Luftverkehrskonzept Dobrindt hält zwölf Flughäfen für entscheidend

Von Hamburg bis München: Laut dem jetzt vorgestellten Luftverkehrskonzept von Verkehrsminister Dobrindt ist ein Dutzend Flughäfen in Deutschland besonders wichtig. Neue Nachtflugverbote lehnt der CSU-Politiker entschieden ab.
Landung am Flughafen Frankfurt (Archivbild)

Landung am Flughafen Frankfurt (Archivbild)

Foto: Boris Roessler/ dpa

Nach Ansicht von Bundesverkehrsminister Alexander Dobrindt gibt es in Deutschland zwölf Flughäfen, die "im Interesse des Bundes" liegen. Sie finden sich im sogenannten Luftverkehrskonzept, das der CSU-Politiker am Mittwoch vorstellte.

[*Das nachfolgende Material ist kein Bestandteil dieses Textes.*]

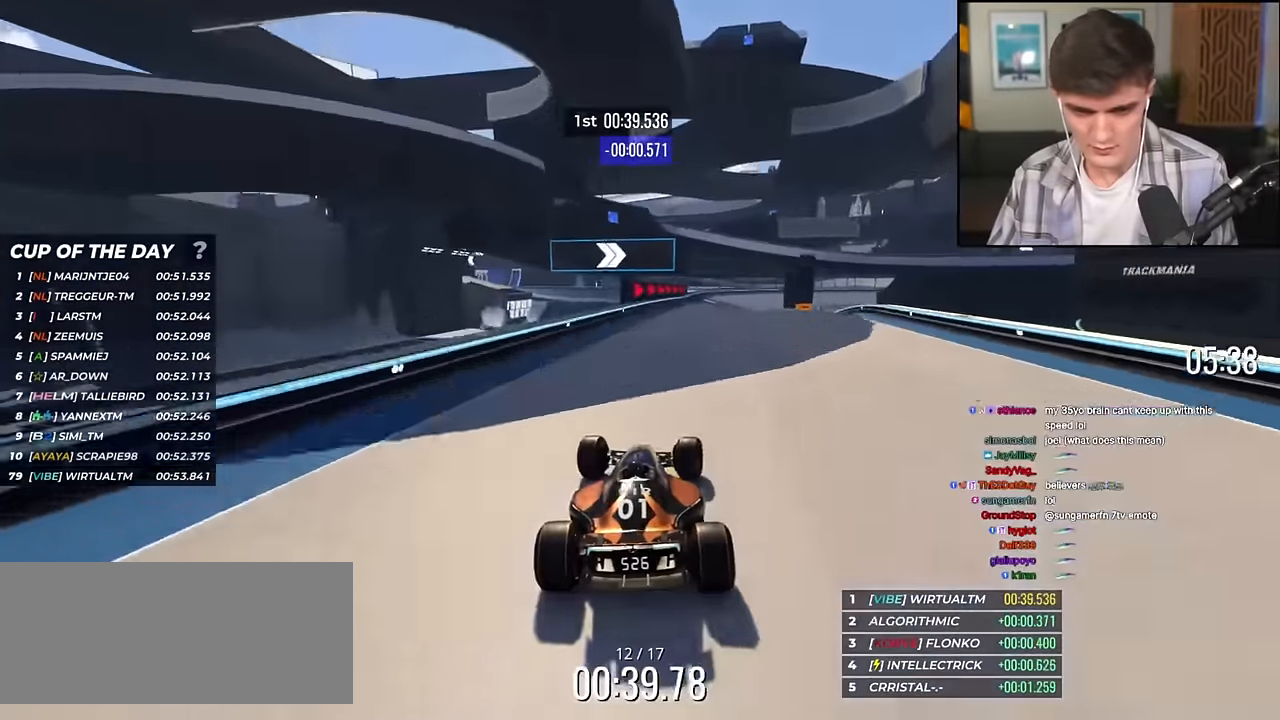
{"keys": ["right", "up"], "events": [[66, "right", "up"], [200, "right", "down"]]}
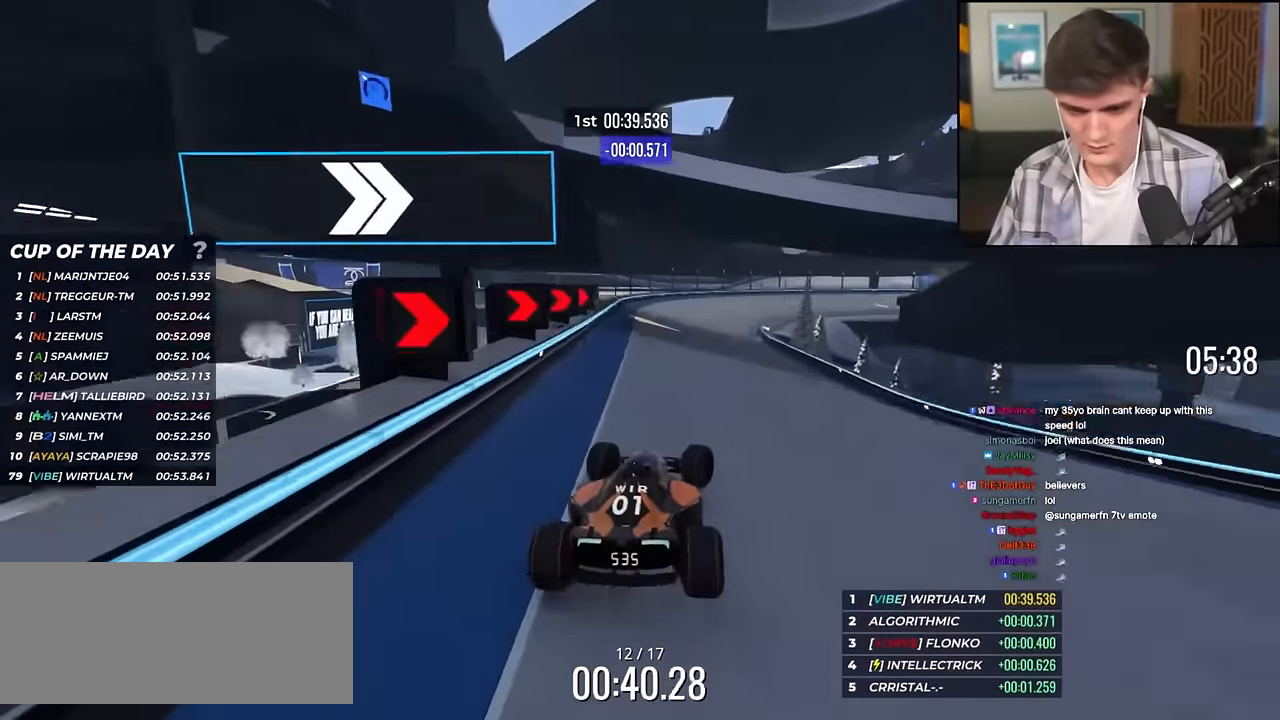
{"keys": ["right", "up"], "events": []}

Neben dem größten deutschen Airport in Frankfurt sind dies München, der künftige Berliner Hauptstadtflughafen BER, Braunschweig, Düsseldorf, Hamburg, Hannover, Köln/Bonn, Leipzig, Nürnberg, Oberpfaffenhofen und Stuttgart. Diese Einstufung sei auch als Hinweis an die Bundesländer zu verstehen, sagte Dobrindt. Als entscheidend gelten die Airports etwa wegen ihrer internationalen Anbindung, der Rolle für Luftfracht, als Ausweichstandorte mit 24-Stunden-Betrieb oder für Forschungszwecke.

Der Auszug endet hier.